EL ARTE DE HACER COLUMNAS
Mucho se habla y escribe en televisión, radio, tabloides, libros, revistas y redes sociales por parte de quienes emiten sus sentires y hacen la crítica de los acontecimientos de la vida cotidiana; desde luego, sembrar opinión y defender las posturas asumidas ante el colectivo social −sobre todo en el mundo propio de la sociedad de la información en la cual nos encontramos inmersos, que nos ha hecho prisioneros del mundo virtual y, añádase, en un país como Colombia−, es una tarea exigente, difícil, comprometida y arriesgada.
La nota general de esta sociedad que, con acierto, Zygmunt Bauman llamó líquida, es la volatilidad y la fragilidad de todo, empezando por las organizaciones sociales y culminando con las relaciones personales; por eso, lo que hoy tenemos en nuestras manos mañana no existe y se derrite como un témpano de hielo. Esa es la razón por la cual quienes practican el oficio de opinar −tal vez sería hablar de un arte − enfrentan ese mundo cambiante, en constante evolución, y, para pervivir, deben reinventarse cada día.

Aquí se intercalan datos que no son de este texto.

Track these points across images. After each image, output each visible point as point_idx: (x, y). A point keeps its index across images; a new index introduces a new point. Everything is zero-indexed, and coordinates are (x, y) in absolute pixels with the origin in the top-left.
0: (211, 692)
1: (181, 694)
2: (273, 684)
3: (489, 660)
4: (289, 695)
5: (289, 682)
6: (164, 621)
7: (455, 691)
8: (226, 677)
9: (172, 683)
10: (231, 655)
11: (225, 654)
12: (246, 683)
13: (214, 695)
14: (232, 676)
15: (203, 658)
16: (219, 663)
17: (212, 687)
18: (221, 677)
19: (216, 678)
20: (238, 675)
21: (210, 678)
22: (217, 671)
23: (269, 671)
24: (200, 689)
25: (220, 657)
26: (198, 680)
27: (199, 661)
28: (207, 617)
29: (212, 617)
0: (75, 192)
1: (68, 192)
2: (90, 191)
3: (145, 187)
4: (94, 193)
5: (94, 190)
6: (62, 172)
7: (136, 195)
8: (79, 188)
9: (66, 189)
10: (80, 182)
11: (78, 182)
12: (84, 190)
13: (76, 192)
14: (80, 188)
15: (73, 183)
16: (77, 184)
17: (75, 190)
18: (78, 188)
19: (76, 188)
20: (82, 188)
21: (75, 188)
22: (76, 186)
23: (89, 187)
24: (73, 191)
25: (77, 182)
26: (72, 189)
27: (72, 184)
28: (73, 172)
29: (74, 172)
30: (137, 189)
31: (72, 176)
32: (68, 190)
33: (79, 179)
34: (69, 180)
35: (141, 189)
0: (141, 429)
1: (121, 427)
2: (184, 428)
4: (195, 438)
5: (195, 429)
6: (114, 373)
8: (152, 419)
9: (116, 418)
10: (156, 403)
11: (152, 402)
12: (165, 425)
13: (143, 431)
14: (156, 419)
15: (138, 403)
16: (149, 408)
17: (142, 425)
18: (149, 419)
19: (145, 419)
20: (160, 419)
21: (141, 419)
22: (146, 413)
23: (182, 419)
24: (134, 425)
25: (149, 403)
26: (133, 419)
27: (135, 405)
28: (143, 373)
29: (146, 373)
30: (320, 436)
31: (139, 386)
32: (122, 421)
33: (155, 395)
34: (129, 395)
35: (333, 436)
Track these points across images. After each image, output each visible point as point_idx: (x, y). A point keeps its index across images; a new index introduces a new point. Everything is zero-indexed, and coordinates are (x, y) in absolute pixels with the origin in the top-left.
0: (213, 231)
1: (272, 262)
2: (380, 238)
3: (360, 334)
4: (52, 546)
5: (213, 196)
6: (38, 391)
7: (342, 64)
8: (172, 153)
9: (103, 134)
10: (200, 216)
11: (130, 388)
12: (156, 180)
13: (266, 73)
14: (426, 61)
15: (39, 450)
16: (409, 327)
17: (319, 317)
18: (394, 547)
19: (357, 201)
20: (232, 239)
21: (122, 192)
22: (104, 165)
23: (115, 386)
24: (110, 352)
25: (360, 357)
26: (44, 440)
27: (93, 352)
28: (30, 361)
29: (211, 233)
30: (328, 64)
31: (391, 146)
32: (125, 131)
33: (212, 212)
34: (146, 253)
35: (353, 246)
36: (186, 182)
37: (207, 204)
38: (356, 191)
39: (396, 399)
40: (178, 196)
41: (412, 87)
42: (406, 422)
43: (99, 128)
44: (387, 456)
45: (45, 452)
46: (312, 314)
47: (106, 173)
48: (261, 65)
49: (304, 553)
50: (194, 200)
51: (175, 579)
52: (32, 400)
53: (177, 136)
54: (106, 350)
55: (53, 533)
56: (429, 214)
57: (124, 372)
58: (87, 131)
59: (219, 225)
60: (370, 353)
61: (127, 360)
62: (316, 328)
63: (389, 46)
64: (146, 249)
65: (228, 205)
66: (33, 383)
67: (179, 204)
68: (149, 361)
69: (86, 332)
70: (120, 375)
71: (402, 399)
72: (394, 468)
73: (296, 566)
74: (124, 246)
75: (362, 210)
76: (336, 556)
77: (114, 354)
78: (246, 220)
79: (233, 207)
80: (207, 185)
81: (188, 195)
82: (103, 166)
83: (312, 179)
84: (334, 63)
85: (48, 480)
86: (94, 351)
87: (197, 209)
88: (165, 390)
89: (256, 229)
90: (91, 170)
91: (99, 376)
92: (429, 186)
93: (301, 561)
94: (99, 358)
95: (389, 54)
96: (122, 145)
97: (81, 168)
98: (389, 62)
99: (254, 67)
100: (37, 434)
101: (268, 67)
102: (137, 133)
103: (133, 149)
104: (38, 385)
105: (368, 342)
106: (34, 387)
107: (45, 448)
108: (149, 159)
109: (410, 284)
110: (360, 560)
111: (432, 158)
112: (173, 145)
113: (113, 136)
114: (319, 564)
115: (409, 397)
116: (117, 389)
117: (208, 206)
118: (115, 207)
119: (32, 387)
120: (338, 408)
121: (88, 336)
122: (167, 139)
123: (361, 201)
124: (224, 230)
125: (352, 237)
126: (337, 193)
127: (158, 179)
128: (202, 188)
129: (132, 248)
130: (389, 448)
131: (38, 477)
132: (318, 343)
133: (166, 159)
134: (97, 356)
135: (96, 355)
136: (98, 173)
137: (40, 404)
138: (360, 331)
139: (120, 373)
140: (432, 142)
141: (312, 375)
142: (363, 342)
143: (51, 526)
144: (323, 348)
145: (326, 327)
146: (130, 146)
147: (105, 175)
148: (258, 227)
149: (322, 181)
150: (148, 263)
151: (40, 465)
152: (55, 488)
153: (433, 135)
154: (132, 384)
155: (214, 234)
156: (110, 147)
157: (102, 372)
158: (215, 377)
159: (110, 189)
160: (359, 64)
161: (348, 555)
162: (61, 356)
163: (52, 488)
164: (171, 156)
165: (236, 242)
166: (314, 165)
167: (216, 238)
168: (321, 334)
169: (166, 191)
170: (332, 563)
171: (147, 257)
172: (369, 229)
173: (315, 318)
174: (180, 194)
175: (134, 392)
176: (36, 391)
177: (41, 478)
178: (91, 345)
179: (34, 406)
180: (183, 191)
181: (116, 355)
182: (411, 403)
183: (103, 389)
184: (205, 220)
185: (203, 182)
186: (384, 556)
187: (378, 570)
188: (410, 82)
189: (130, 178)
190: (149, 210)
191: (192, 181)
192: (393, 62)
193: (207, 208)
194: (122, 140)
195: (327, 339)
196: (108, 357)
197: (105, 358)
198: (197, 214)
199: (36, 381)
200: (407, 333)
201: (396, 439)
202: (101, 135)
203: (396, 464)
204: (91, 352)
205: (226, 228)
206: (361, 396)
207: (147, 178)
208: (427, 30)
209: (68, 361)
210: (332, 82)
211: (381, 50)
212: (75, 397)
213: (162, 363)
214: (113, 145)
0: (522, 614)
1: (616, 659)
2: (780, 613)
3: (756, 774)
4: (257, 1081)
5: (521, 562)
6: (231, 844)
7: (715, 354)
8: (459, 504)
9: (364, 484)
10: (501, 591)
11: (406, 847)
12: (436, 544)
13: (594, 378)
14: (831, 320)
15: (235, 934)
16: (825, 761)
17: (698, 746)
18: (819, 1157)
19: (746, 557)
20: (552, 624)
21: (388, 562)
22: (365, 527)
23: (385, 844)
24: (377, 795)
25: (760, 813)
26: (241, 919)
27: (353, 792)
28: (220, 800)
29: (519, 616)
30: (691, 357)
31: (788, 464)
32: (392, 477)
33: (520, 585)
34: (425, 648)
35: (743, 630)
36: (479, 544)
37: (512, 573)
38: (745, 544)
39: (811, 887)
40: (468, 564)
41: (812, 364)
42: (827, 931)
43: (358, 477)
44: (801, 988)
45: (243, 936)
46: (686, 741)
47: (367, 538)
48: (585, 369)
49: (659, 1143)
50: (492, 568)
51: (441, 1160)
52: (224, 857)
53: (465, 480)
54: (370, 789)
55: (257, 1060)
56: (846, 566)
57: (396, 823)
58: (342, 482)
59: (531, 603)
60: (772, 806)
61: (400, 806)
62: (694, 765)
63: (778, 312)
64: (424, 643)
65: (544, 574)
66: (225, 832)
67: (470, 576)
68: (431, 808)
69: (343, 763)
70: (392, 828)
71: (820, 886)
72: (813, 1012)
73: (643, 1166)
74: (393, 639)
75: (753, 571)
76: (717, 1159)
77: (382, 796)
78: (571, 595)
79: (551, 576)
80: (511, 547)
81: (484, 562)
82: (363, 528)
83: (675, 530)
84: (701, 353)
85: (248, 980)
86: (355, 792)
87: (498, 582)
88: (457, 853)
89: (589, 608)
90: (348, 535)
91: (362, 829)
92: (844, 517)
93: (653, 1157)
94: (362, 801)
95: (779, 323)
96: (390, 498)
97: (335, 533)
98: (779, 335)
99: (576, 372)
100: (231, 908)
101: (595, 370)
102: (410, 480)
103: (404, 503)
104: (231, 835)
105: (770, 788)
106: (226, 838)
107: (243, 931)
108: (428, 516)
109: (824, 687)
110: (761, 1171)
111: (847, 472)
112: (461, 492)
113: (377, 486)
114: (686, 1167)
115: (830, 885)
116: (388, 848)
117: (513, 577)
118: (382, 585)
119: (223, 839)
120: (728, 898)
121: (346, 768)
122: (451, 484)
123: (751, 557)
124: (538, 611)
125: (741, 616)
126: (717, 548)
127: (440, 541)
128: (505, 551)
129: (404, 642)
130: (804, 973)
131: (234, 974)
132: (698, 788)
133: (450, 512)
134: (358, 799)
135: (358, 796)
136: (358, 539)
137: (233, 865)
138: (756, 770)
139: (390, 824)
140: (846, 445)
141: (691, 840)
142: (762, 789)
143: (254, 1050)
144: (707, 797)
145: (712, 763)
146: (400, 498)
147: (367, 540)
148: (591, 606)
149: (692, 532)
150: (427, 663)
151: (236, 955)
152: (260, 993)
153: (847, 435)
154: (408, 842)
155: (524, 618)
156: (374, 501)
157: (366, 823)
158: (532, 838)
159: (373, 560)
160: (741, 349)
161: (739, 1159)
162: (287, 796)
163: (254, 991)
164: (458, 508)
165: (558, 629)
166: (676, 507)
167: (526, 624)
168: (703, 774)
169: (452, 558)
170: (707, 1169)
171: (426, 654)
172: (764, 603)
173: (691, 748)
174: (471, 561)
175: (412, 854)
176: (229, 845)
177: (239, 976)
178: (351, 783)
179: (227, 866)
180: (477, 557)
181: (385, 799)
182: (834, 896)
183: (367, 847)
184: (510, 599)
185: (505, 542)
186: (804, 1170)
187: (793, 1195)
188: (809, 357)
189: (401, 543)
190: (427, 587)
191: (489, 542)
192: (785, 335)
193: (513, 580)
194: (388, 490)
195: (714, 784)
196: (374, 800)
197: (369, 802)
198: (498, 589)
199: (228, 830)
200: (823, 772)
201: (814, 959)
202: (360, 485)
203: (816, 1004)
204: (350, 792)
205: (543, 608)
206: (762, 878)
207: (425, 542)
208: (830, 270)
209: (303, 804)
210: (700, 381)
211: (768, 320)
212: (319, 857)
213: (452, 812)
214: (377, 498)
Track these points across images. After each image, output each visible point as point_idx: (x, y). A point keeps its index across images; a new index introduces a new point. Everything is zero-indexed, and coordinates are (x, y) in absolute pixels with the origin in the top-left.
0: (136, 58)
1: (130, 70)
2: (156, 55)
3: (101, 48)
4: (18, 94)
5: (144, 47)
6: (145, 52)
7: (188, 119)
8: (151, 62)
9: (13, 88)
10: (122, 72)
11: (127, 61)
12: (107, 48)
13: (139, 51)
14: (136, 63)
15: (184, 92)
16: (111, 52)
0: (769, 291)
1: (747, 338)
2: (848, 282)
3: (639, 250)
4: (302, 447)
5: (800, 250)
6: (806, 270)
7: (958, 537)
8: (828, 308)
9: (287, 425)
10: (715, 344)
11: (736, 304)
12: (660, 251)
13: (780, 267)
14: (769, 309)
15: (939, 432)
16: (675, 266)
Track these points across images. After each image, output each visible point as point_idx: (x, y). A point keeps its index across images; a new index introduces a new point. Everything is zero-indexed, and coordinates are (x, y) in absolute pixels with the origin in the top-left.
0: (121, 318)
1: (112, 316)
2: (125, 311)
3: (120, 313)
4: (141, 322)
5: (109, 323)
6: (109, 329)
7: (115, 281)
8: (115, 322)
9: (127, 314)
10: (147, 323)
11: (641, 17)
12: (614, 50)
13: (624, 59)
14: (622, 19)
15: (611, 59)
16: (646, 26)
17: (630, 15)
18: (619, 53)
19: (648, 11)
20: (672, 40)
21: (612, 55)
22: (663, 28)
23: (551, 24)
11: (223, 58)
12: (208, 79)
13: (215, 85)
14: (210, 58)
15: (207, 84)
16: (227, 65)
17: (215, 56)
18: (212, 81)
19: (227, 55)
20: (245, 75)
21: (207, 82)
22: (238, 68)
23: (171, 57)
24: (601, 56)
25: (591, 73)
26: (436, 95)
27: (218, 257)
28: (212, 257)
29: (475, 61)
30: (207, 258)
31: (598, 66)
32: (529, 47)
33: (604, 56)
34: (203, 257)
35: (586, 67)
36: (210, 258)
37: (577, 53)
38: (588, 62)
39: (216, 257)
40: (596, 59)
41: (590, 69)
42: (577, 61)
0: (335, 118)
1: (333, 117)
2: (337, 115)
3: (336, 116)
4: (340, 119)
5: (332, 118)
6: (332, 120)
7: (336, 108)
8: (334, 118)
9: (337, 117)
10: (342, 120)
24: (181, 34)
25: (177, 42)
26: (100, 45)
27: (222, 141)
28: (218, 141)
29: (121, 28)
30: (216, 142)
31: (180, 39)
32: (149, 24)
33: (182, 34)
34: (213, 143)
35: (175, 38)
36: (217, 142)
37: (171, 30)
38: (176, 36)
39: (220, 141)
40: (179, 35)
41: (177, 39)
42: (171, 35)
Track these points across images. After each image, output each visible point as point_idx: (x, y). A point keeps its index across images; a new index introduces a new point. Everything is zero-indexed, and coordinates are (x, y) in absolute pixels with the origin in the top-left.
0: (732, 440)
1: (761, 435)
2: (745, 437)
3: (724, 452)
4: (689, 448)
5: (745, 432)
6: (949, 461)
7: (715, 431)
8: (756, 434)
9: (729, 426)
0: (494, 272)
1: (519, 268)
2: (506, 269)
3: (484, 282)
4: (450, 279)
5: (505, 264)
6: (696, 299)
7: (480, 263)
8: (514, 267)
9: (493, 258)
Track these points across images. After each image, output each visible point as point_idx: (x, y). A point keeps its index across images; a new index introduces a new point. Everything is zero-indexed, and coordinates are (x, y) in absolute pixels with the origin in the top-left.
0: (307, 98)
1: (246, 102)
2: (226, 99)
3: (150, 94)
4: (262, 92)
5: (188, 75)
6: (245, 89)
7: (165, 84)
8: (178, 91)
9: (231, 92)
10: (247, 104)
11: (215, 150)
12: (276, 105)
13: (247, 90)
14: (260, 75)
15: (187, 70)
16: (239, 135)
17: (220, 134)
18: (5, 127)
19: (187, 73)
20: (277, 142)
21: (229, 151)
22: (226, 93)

La labor del articulista es comprometedora y esclavizante porque siempre debe cumplir unos plazos y han de respetarse unas reglas precisas; además, en su labor debe hacer de adivino, pues para sus lectores él –así solo se ocupe del pasado y el presente– tiene dones sobrenaturales que le permiten pronosticar el futuro. Su labor es tan delicada que, con un escrito afortunado, puede ascender a los cielos como un dios y hasta tornarse vanidoso, pero con otro –que resulte aciago– corre el riesgo de terminar en los calabozos más oscuros donde está condenado a aprender lecciones de humildad. Por eso, dice el británico Paul Johnson −en su esclarecedor texto “El arte de escribir columnas− que “la vanidad es el pecado capital del columnista”.
El ensayista sabe, además, que debe respetar los hechos y ajustar sus reflexiones a los mismos; quien se dedica a hacer especulaciones y a fabular sin sentido pronto sale del escenario, porque falta a algo sagrado en este oficio: la verdad. Por supuesto, el hombre que tiene como labor hacer una invectiva cotidiana del mundo en el cual vive, se debe prevalecer de inteligencia y conocimiento, pero también ha de saber manejar una buena dosis de sarcasmo o ironía –sin excederse– para no ser víctima de su propio invento y resultar denostado por sus propios lectores.
El buen columnista ha de ser ágil, rápido, oportuno y debe manejar un lenguaje al alcance de todos; ha de ser claro y preciso cuando emite sus juicios. Así lo han sido siempre los padres de este trabajo que se remonta a dos figuras cimeras del pensamiento humano del siglo XVI, como Michel de Montaigne y Francis Bacon, aunque algunos ven predecesores suyos ya en Roma. Incluso, el periodista debe tener olfato para la noticia porque como dice Johnson “la mejor columna es la que responde a la novedad, la vincula con el pasado, la proyecta al futuro y expone el tema con ingenio, sabiduría y elegancia”.
Otra nota que debe preservar quien opina en los medios es su autonomía; él debe estar dispuesto siempre a emitir sus juicios con la más absoluta independencia, sin rendirle cuentas a nadie o pedir permiso para expresar sus ideas con libertad. ¡Ay de aquel que escribe hipotecado o al servicio de los poderes de turno! Tampoco el columnista puede ser un profesional que se dedique a fustigar a los adversarios, incitar a la violencia o al odio; ese tipo de personajes enfermizos no puede ser tolerado porque solo persigue sembrar la discordia, ahondar el dolor y agrandar el sufrimiento.
Responsabilidad inmensa, pues, la de quienes ejercen esta labor porque su obligación es orientar al conglomerado de forma objetiva, crítica y constructiva. En sus manos, si lo hacen con rectitud, disciplina y entrega, están muchas transformaciones sociales máxime si se piensa en momentos difíciles como los actuales.